Strange Loop

Scala DSLs and Probabilistic Programming

Stan is a probabilistic programming language for statistical modeling, data analysis, and prediction with interfaces in R, Python, and other languages. By implementing a statistical model in Stan, one can perform Bayesian inference using Markov-Chain Monte-Carlo (MCMC) as well as optimization and variational inference.

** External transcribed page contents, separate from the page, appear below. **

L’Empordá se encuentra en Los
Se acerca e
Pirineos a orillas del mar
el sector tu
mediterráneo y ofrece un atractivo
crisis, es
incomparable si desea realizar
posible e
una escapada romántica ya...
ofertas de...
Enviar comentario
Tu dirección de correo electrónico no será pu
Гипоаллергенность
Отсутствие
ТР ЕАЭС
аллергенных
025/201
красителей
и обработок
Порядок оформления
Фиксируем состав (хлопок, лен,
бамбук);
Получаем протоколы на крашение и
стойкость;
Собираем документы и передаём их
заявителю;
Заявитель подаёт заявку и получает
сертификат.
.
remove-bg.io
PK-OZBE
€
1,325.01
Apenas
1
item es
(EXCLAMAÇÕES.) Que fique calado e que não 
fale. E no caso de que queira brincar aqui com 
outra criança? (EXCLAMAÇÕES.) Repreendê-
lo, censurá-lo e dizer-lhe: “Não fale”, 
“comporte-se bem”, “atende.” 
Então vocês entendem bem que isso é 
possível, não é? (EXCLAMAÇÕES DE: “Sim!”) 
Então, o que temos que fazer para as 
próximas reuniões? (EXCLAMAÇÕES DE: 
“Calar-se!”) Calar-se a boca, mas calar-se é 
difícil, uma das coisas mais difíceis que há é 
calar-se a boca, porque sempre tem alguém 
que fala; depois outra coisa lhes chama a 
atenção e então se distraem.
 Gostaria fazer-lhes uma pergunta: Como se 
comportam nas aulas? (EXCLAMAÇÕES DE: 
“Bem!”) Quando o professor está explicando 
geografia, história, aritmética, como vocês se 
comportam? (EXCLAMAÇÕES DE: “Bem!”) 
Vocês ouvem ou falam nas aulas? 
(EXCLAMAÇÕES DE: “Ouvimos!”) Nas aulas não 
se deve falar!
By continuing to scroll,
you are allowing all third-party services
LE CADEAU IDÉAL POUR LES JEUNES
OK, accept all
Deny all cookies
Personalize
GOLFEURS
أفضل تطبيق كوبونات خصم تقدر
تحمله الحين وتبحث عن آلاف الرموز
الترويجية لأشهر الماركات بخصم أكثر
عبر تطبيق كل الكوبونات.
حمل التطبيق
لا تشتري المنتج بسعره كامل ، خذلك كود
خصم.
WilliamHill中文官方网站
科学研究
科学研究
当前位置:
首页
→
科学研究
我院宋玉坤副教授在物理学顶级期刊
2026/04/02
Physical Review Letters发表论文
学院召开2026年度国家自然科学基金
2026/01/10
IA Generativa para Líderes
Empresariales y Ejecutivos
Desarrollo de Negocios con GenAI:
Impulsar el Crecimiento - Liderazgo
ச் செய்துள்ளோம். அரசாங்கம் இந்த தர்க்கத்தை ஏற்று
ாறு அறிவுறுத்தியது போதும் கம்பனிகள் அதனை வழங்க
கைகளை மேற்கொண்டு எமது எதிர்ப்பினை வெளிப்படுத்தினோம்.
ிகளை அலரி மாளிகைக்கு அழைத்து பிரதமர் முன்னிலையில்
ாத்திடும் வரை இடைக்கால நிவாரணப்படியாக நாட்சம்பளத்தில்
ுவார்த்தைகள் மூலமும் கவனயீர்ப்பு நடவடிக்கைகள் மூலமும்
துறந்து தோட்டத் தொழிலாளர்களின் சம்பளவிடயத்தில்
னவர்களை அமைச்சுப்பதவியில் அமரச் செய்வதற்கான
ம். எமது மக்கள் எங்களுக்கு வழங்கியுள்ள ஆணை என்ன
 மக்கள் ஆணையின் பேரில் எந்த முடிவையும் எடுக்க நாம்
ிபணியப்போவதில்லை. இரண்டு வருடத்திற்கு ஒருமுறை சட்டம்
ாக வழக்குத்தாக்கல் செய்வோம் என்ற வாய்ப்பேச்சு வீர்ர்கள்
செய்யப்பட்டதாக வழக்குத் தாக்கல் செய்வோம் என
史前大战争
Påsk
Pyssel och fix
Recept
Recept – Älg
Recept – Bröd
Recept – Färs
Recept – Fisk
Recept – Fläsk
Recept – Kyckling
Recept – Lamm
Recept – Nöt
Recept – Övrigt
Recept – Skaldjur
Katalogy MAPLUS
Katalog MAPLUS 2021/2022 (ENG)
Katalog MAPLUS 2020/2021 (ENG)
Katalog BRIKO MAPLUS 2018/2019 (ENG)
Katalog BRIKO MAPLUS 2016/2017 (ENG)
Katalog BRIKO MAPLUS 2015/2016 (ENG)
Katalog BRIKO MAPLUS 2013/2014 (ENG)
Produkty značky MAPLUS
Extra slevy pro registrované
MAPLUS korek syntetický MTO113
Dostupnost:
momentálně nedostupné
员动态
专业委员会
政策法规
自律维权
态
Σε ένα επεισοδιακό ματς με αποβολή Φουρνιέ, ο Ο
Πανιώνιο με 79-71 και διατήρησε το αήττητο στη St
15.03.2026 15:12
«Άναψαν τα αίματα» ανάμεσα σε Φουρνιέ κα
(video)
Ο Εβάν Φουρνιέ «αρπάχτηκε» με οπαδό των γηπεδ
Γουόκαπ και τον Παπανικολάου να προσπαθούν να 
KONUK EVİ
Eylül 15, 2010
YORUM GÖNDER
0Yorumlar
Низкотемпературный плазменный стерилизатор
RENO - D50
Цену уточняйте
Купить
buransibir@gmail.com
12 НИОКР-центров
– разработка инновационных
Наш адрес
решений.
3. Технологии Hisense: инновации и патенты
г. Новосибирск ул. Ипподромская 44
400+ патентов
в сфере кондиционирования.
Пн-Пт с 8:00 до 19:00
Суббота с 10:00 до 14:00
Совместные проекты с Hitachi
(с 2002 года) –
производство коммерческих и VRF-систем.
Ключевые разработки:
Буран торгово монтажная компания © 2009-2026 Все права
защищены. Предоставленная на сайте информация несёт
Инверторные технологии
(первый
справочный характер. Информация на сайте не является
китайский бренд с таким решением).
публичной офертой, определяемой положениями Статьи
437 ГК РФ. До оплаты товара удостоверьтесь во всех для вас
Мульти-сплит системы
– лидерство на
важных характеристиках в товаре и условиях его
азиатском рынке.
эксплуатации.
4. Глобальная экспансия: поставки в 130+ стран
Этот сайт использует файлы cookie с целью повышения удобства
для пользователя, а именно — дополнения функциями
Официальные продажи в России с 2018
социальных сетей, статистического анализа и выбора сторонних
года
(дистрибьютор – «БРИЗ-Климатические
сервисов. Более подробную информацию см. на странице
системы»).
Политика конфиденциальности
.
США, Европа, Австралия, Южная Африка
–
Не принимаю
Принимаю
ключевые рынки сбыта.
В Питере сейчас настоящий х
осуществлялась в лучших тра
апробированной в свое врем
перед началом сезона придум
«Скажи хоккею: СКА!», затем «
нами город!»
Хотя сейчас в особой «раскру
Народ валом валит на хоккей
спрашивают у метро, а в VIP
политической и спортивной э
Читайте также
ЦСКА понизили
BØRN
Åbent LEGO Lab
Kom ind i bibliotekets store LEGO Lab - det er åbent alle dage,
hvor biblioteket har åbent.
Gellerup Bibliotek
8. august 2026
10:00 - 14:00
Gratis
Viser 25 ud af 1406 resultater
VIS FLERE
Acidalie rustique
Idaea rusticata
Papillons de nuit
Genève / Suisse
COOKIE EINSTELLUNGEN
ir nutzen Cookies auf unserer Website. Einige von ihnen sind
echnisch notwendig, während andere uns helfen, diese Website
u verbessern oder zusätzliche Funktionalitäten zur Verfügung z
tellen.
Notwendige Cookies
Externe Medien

ScalaStan is a fundamentally new kind of interface to Stan. Not only does ScalaStan allow one to interface with Stan from Scala, but, unlike the other Stan interfaces, ScalaStan also supports the type-safe programmatic manipulation and generation of Stan programs via an embedded domain-specific language (DSL). Thus, ScalaStan allows one to fully specify a Stan program in Scala, marshal data to and from the program in a type-safe way, and cache Stan models for fast iteration.

In this talk, we show how the Scala type system allows us to enforce type-safety in the Stan model and prevents us from generating invalid Stan code. Next, we show how the ScalaStan DSL can be used to generate higher-level Stan models. Finally, we dive into the details of several specific techniques ScalaStan employs to enforce type safety and prevent invalid code in an embedded DSL.

Joe Wingbermuehle

Joe Wingbermuehle

CiBO Technologies

Joe is a Senior Engineer at CiBO Technologies where he uses Scala to help build sophisticated models of millions of farms. Joe has a passion for programming languages and computer architecture. As part of his PhD dissertation, Joe created an embedded DSL in Scala for generating FPGA code. Previously, Joe created highly efficient low-level code you might have used if you ever played a game on your highschool TI-83 calculator, used a micro-Linux window manager, or made some high-frequency trades.